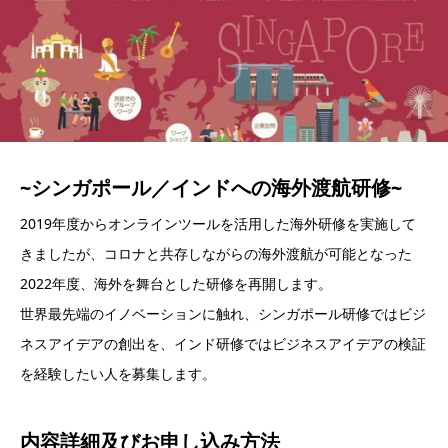
~シンガポール／インドへの海外渡航研修~
2019年度からオンラインツールを活用した海外研修を実施して
きましたが、コロナと共存しながらの海外渡航が可能となった
2022年度、海外を舞台とした研修を再開します。
世界最先端のイノベーションに触れ、シンガポール研修ではビジ
ネスアイデアの創出を、インド研修ではビジネスアイデアの検証
を経験したい人を募集します。
内容詳細及び
お申し込み方法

──────

Instructions to follow:
Copy the material above in full and exactly, skipping pictures.

Solution to the problem:
~シンガポール／インドへの海外渡航研修~
2019年度からオンラインツールを活用した海外研修を実施して
きましたが、コロナと共存しながらの海外渡航が可能となった
2022年度、海外を舞台とした研修を再開します。
世界最先端のイノベーションに触れ、シンガポール研修ではビジ
ネスアイデアの創出を、インド研修ではビジネスアイデアの検証
を経験したい人を募集します。
内容詳細及び
お申し込み方法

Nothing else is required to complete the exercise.